Posts Tagged ‘ethics’
Weird Science
You may have seen this ‘news article’ online a few weeks ago: Men pay more attention to a woman’s hair than her curves. Very few things actually get me to click links these days, but this one did, just because of its absurdity. Who are these ‘men’? I asked myself.
Sure enough, the opening line of the ‘article’ was “In a recent study conducted by Pantene . . .” For those of you who don’t know, Pantene makes shampoo. I read no further, and remained peeved that I had fallen prey to the link. I even complained to a friend that I had done it and he replied that he had too. Only he had followed the link thinking ‘that must have been conducted by some hair product company!’ I was not so smart.
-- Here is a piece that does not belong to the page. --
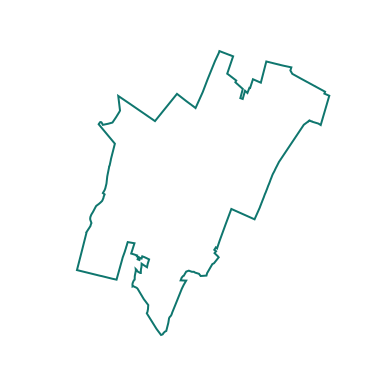 Muna, Yucatán, Mexico (Equal Earth projection), rotated 195°
{"feature_id": "50627088B11927657665908", "entity_name": "Muna", "entity_type": "district", "adm_level": 2, "iso_a3": "MEX", "parent_name": "Mexico", "parent_adm1": "Yucatán", "projection": "equal_earth", "projection_center": [-89.733, 20.466], "detail": "fine", "context": "isolated", "style": "outline", "palette": "teal", "viewbox_px": 384, "rotation_deg": 195, "n_neighbors": 0, "source": "geoboundaries", "source_scale": "gbopen_adm2", "svg_char_len": 3235}
<svg xmlns="http://www.w3.org/2000/svg" viewBox="0 0 384 384"><g transform="rotate(195 192 192)"><path d="M203.7,324.3L203.7,324.2L206.1,304.8L207.5,291.2L210.3,274.0L211.9,274.7L220.8,278.2L231.9,282.9L246.1,250.9L275.4,261.3L288.1,265.7L282.6,252.0L282.9,250.6L284.7,244.6L286.8,238.5L290.5,236.3L295.5,233.8L296.7,235.1L297.6,235.9L298.7,235.8L299.4,234.2L299.6,233.7L299.7,233.3L279.0,218.7L279.0,218.4L278.8,202.4L278.7,202.0L278.4,196.0L278.7,195.3L278.5,194.4L277.9,185.2L276.8,178.0L276.7,173.2L276.9,171.2L277.8,167.9L275.8,167.1L276.1,164.6L276.0,163.3L276.3,161.2L276.5,160.1L277.5,158.4L278.7,156.6L280.9,153.8L281.2,152.8L282.5,147.1L283.0,145.4L283.4,144.1L283.5,143.2L283.7,141.5L283.4,139.6L282.9,138.6L281.1,136.0L281.3,134.6L281.3,134.1L281.3,133.1L281.3,132.8L283.5,126.0L283.4,126.0L283.1,104.4L282.9,86.8L268.7,87.1L259.0,87.3L257.4,87.4L246.6,87.6L242.2,87.8L242.0,107.9L242.0,110.8L241.5,116.5L241.4,118.9L241.3,120.6L241.3,121.7L241.3,122.3L241.2,123.4L241.2,124.9L241.2,125.9L241.1,127.0L234.3,127.6L234.8,117.1L234.8,116.8L231.8,116.7L230.2,116.6L228.6,116.5L228.6,115.5L227.0,115.4L227.1,112.9L225.2,112.7L225.1,114.9L223.5,114.7L223.4,117.0L221.7,116.8L221.3,116.8L219.6,116.5L216.0,115.8L216.2,111.1L216.0,107.7L220.8,109.2L220.9,109.3L221.0,109.3L222.1,109.7L221.4,106.4L221.3,104.1L221.1,103.1L220.5,100.5L220.9,100.4L221.6,100.5L224.1,101.2L225.2,102.3L226.4,103.0L226.0,102.0L225.9,101.5L225.7,98.7L225.5,95.9L224.7,92.5L225.3,91.6L225.7,89.3L225.7,87.7L225.5,87.0L225.0,85.4L224.4,86.0L223.5,85.6L220.9,85.2L220.2,84.9L219.7,84.6L219.4,84.4L219.1,84.1L210.9,76.1L205.0,71.5L204.9,71.1L204.8,70.4L204.2,67.5L204.2,67.1L204.0,64.6L204.3,63.2L203.5,62.4L191.1,50.8L189.5,49.5L184.9,45.9L183.6,46.8L183.4,47.1L183.0,48.5L182.5,49.2L182.2,49.9L180.9,51.1L181.0,59.3L181.3,62.4L181.5,64.1L181.1,65.7L180.8,66.1L180.5,66.7L180.2,67.5L180.0,68.7L179.9,70.5L178.7,80.1L176.8,95.9L176.0,100.0L174.7,104.9L180.1,103.7L179.8,106.6L178.9,108.5L178.3,108.9L177.0,113.6L174.7,115.2L171.5,114.9L169.5,115.4L168.4,115.0L167.4,114.9L164.1,114.8L161.9,113.1L156.4,115.0L156.4,117.5L153.7,127.6L152.3,128.9L151.3,131.2L149.3,135.8L150.4,136.6L154.4,138.8L153.4,141.0L155.5,141.9L154.6,144.7L153.2,144.0L152.9,148.9L152.7,152.0L151.2,169.1L149.6,185.8L124.5,181.8L122.5,194.5L122.4,195.7L122.4,196.1L122.3,196.5L122.1,198.4L122.0,199.7L121.9,200.0L121.8,201.3L121.6,203.0L121.3,205.5L121.2,206.9L121.0,208.9L120.7,210.8L120.5,212.8L120.4,213.7L120.3,214.4L120.2,215.7L120.0,217.8L119.8,219.1L119.6,220.8L119.5,221.7L119.4,222.7L119.3,224.2L119.0,226.6L118.8,228.7L118.7,229.5L118.5,230.6L117.9,233.1L117.7,234.1L117.6,234.8L117.1,237.4L116.7,239.1L116.3,241.1L116.0,242.4L115.9,243.2L101.4,285.9L98.3,289.8L98.0,289.9L97.7,290.9L97.0,291.6L96.7,291.5L96.6,291.1L94.5,291.3L94.2,291.0L87.6,290.8L85.0,290.0L84.3,320.5L89.6,321.3L89.4,323.3L117.3,330.0L125.7,332.1L128.4,334.8L128.3,338.1L135.9,337.7L138.6,337.6L154.0,337.3L153.8,315.4L162.3,316.7L162.8,307.5L163.5,307.5L163.8,304.8L164.1,302.0L167.0,303.5L167.1,295.0L168.4,295.1L169.6,295.2L169.6,304.7L178.5,309.2L178.2,310.8L178.1,311.1L186.8,314.7L188.6,315.4L187.4,333.7L202.0,335.2L202.1,333.2L203.7,324.3Z" fill="none" stroke="#0f766e" stroke-width="2"/></g></svg>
Back when I was an undergrad, my professors always asked me ‘who did the study?’ and I always thought ‘what a stupid question. It’s science, it doesn’t matter.’ But as a grad student I learned that (lo, and behold!) they were right. It does matter.
The graduate lab I worked in had some serious flaws. First, they mocked me for doing my standard deviation math by hand; they had all plugged the data into the computer. I should have gotten the last laugh when I said, “But yours is wrong.” It was, in fact, so wrong that anyone who understood what a standard deviation represented would have seen that theirs was obviously off. But I didn’t get the last laugh: instead, I nearly cried and spent some time perturbed. I would have been perturbed about it longer, but this was thwarted by my professor who asked me to include inadmissible data in the results because it helped support her point.